From Catherine Couturier Gallery:

“Catherine Couturier Gallery is thrilled to announce its upcoming exhibition  showcasing Cara Barer’s captivating transformation of books into stunning works of art. Barer’s unique artistic process involves sculpting and dyeing books, then photographing them in beautiful abstract compositions. Through her artistry, Barer not only breathes new life into old books but also initiates a dialogue about the evolving nature of physical books in today’s digital age.”

A photograph of an installation featuring a metal sculpture and colorful wires hanging in the air and plugged into devices sitting on the ground.

Installation view of “Miguel Sbastida: Future Reefs”

4. Miguel Sbastida: Future Reefs
The Power Station (Dallas)
April 3 – July 1, 2024

A statement from the artist, via Picnic Curatorial Projects at The Power Station:

“If I could talk to a coral reef, I would ask them to tell me how it is to live on the sea bed, in a parallel world but on this same Earth. I wonder about the adaptative superpowers of all the creatures that live there, and their voices too. I wonder if they know we are here roaming the dry soil and changing the Earth system at large. I wonder, if they can hear the sounds of our oil rigs and our motorboats and if they enjoy the chatter of airplanes passing by the sky. I wonder if they know about deep sea mining and if, as trees in a forest, they also feel the death of neighbor reefs to blast fishing and trawling. I wonder if they can hear the silence emanating from their bleached bodies and I can’t fail to wonder if they might speak to us as well. I can’t imagine how it must feel to be cooked alive, in an ocean of warming, acidifying waters; but if I could, I would ask them to tell us their story, through the embodied knowledge that they are, as one of the most biodiverse ecosystems on Earth.”

A photograph of small colored translucent items adhered to a window.

A work from “Catherine Czacki: universe will take it”

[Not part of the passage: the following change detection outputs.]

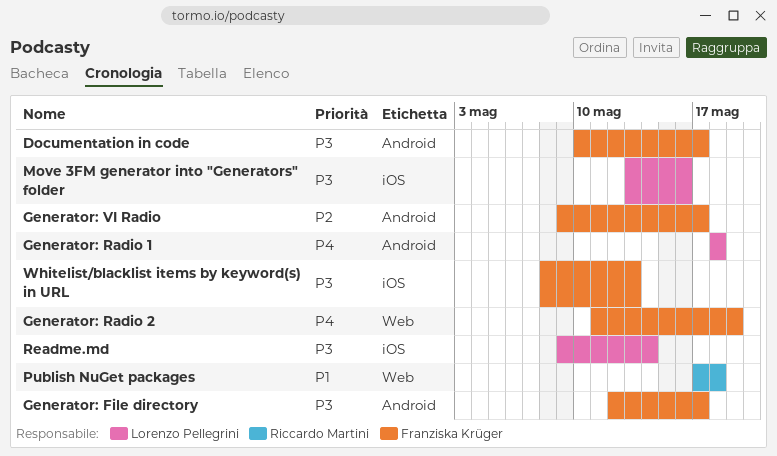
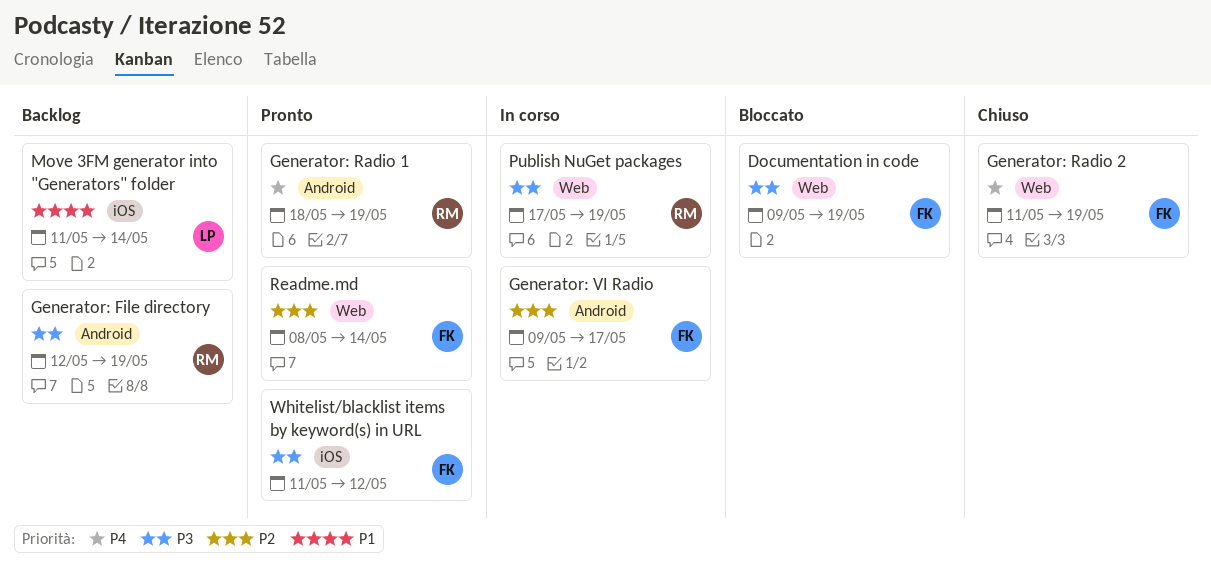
Documentation in code, label: Android -> Web
Documentation in code, start: May 10 -> May 9
Documentation in code, due: May 17 -> May 19
Generator: File directory, owner: Franziska Krüger -> Riccardo Martini
Generator: File directory, due: May 17 -> May 19
Generator: Radio 1, owner: Lorenzo Pellegrini -> Riccardo Martini
Generator: Radio 1, due: May 18 -> May 19
Move 3FM generator into "Generators" folder, priority: P3 -> P1
Move 3FM generator into "Generators" folder, start: May 13 -> May 11
Move 3FM generator into "Generators" folder, due: May 16 -> May 14
Publish NuGet packages, priority: P1 -> P3
Publish NuGet packages, due: May 18 -> May 19
Readme.md, owner: Lorenzo Pellegrini -> Franziska Krüger
Readme.md, priority: P3 -> P2
Readme.md, label: iOS -> Web
Readme.md, start: May 9 -> May 8
Whitelist/blacklist items by keyword(s) in URL, start: May 8 -> May 11
Whitelist/blacklist items by keyword(s) in URL, due: May 13 -> May 12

5. Catherine Czacki: universe will take it
Co-Opt Research and Projects (Lubbock)
May 25 – August 18, 2024

From Co-Opt Research and Projects:

“Catherine Czacki is an artist, writer, musician, and educator of Polish/Tatar and American descent living in Las Vegas, New Mexico. Czacki’s practice incorporates ceramics, metal, paper mache, found objects, fabric, wood, eco resin, painting, drawing, critical theory, poetry, and sound. Czacki’s art has been exhibited nationally and internationally. Czacki’s scholarly work intersected de/anti/post colonial studies with thinking through terminologies imposed on artists that can limit the understanding of artistic and social roles in communities, such as the term outsider. Additional fields of study are gardening, DIY repairing and building, herbalism, human, animal, plant, material relationships, organic communities, everyday histories or folklores and the diasporic and wide traveling evil eye which intersects with Czacki’s own familial past.”